- [WORK INSTRUCTION]:
From the interview transcript on Russia and Nord Stream, copy the text between "Right. Especially because" and "ready to go.", inclusive.

- [GIVEN PASSAGE]:

▼

It seems like the smart move would’ve been three, five years ago to start drawing Russia in with us as opposed to acting like they’re the Soviet Union.

Brandon Weichert (31:19):

Right.

Bill Walton (31:20):

And my understanding is president wanted to do that.

Brandon Weichert (31:24):

Absolutely.

Bill Walton (31:25):

Couldn’t do it because of the way the whole Russia collection collusion hoax came about, so he had his hand tied, couldn’t do anything about it. And then we see Biden come in and talking like Elmer Fudd fighting. It’s ridiculous to watch this man try to be a leader.

Brandon Weichert (31:44):

Right. Especially because when you look at what he did last year, Biden came in beating his chest at Russia and yet the first thing he did was remove the most onerous sanctions that Trump had put on. So talk about schizophrenia at the policy level at the same time he wants to cry havoc and let slip the dogs of Cold War 2.0, on Russia, he’s giving Russia the economic lifeblood that they need by allowing for Nord Stream 2 to go on. By the way, Nord Stream 2, yes, the project was canceled, but the pipeline is physically complete, it’s ready to go.

Bill Walton (32:19):

They need to turn it on.

Brandon Weichert (32:20):

They just need to turn it on. Second of all, E.ON one, I believe it’s a German company that manages Nord Stream 1, has already said under no circumstances, will we cut off the Russian natural gas coming into Europe over NS1? And so this whole sort of, “We cut off Nord stream 2.” Yeah. That hurts Russia. But now that China and India are filling in for the lost capabilities of Russia, selling natural gas to Europe, now it’s going to India and China, it doesn’t really matter, Russia’s able to sell. And now Russia’s demanding that they sell… that all purchasers of Russian natural gas do it on the ruble, it doesn’t really matter anymore. In the long term, they’re probably going to be able to prop up the Russian economy this way. And so if anything, it gives greater independence in the long term to Moscow, and it actually weakens the ability of NATO and America to sort of hem in Russia economically.

▲

- [SOURCE DATA]:
▼

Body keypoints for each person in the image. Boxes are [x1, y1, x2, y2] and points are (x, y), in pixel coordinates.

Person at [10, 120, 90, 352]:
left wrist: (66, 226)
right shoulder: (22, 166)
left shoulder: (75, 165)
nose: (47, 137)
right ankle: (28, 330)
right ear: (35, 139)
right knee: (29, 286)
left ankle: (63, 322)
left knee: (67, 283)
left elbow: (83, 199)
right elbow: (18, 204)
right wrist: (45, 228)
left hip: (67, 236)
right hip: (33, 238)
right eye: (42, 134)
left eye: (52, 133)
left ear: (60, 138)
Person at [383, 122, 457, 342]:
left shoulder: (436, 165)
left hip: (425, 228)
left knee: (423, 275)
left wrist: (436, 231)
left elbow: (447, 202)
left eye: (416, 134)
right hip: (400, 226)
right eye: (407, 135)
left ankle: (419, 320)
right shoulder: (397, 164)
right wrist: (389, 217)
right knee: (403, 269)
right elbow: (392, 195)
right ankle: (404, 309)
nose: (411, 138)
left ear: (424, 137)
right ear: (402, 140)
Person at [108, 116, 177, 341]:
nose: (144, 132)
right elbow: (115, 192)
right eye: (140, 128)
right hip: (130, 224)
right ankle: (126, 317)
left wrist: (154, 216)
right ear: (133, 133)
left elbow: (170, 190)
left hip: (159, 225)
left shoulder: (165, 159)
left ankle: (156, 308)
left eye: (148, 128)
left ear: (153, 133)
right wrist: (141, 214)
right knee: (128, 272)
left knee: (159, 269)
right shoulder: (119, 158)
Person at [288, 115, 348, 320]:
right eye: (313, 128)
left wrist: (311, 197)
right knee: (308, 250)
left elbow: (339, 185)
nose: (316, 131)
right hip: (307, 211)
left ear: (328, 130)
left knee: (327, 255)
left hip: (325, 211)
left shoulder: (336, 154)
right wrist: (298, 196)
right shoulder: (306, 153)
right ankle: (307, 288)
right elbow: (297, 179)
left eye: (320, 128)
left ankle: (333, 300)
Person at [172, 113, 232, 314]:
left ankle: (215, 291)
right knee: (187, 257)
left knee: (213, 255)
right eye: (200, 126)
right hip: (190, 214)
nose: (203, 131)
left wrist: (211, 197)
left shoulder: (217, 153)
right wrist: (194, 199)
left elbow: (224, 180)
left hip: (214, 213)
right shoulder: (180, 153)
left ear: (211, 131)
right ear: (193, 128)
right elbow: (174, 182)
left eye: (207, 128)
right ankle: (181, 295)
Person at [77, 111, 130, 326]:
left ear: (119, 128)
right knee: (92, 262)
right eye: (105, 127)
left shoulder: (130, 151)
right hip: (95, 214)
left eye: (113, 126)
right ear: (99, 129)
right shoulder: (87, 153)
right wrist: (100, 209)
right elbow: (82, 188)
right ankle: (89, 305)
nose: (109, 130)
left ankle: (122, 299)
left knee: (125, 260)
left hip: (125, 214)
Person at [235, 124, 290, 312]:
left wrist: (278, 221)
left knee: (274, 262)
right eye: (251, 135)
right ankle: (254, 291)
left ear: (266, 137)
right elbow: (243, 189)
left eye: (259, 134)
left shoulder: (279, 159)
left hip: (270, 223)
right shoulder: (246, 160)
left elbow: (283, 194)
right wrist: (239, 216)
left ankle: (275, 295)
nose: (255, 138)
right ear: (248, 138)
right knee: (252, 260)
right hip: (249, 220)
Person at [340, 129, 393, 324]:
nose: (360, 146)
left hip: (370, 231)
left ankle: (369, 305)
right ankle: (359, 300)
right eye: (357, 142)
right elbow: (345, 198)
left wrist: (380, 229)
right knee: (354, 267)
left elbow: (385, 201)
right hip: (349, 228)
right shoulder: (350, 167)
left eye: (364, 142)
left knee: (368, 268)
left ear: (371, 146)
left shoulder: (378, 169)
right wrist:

▲

- [EXERCISE ANSWER]:
Right. Especially because when you look at what he did last year, Biden came in beating his chest at Russia and yet the first thing he did was remove the most onerous sanctions that Trump had put on. So talk about schizophrenia at the policy level at the same time he wants to cry havoc and let slip the dogs of Cold War 2.0, on Russia, he’s giving Russia the economic lifeblood that they need by allowing for Nord Stream 2 to go on. By the way, Nord Stream 2, yes, the project was canceled, but the pipeline is physically complete, it’s ready to go.